Directed by: Thomas Vinterberg

Written by: Thomas Vinterberg & Tobias Lindholm

Starring: Mads Mikkelsen, Thomas Bo Larsen, Magnus Millang, Lars Ranthe

Rating: [3.5/5]

Alcohol use and consumption have become a cultural touchstone in almost every nation where some find it as a healthy complement and banned completely in others. Simply constructed as a substance but can manipulate the consumer in such a variety of ways. Another Round proposes an experiment of what would occur if an individual maintained at a specific blood-alcohol level and results go just about as well as you can imagine. 

Timid and somewhat disconnected, schoolteacher Martin (Mads Mikkelsen) celebrates a dinner with his colleagues where one of them mentions a theory he read about. It states humans are born with a blood-alcohol level 0.005% lower than it should be. The men make a pact to maintain this buzz for the experiment and document their results. 

Opening up with high school rager of excessive alcohol consumption, Another Round clearly lays out the culture in Denmark regarding drinking. A moment where high school seniors race around a lake while drinking and causing as much disruption as possible. By then cutting to the teacher’s lounge where the principal explains what occurred to the instructors demonstrates all you need to know about the culture.
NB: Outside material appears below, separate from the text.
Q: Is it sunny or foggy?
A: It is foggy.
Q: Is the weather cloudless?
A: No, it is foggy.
The premise, from the mind of writer/director Thomas Vinteburg, comes with so much intrigue because this kind of story could be adapted to almost every nation and how their drinking culture varies. I shiver at the thought of this being remade in America considering the alcohol consumption culture existing here as opposed to where this film takes place in Denmark. The specific tone that this type of story would take on would most likely not match the compassionate and effective utilization of the plot in this feature film. The way binge drinking gets addressed and spoken about in Denmark certainly has its differences as compared to the United States so the effective remake would need to be in the hands of an incisive filmmaker in order for the transfer to occur. 

The rest of the plot plays out in just waiting to see how far these men can carry on maintaining a certain level of buzz before being found out. With this being a feature film, you can predict the other shoe will eventually drop but the journey to this particular point lays out this experiment in such a fascinating way. Having a certain blood alcohol level has a genuine impact on the four characters and most certainly on Martin. The beginning of the film displays a man so incredibly passive in his life that a slight gust of wind could knock him over. He’s barely there mentally but having a bit of a buzz raises his confidence in a way where he actually captivates his students in the classroom and engages with his family. As one would expect, things go off the deep end but the overall postulation of this film asks several great questions about the relationships between people and alcohol. 

A vice for some can be a useful lubricant for others, which this film ultimately wants to say about the use of alcohol. With it beginning with the binge-drinking teens, it shows the level where consumption can be dangerous, but through it all, the use of alcohol allows for the characters in this story to create memories together. Whether it be the race around the lake or Martin finally getting the liquid courage to give a damn about his life, having a healthy relationship with his substance remains the ultimate goal. As we know, the addictive nature of alcohol makes it more difficult for some more than others to build this healthy association. Not everything is rosy when finding the proper balance, and it gets adequately displayed in the way the narrative progresses. 

Combining together once again, Mads Mikkelsen and Thomas Vinteburg do something quite special in this feature. This story certainly hits close to home for Vinteburg, which demonstrates his exquisite skill as a filmmaker in his ability to lay out this story amidst the personal pain it could cause him. Vinteburg allowed Mikkelsen to really go for it in this feature all culminating in the final scene of the movie, which may be one of the greatest sequences ever put to film. From the music choice and everything visually dazzling, it all comes together so well to conclude the story and provide a visual summation of the film’s theme overall. Such a wonderful director-actor duo and I hope they continue to create together. 

A valuable experiment providing much intrigue all wrapped into an entertaining feature film, Another Round has everything one could want from this story. Despite some minor nitpicks, this film hits its themes in a meaningful manner and ultimately succeeds in trying to convey a potentially serious topic in a manner where it makes sense in the narrative. A wonderful collaboration overall with a final scene I could watch on repeat for a long time.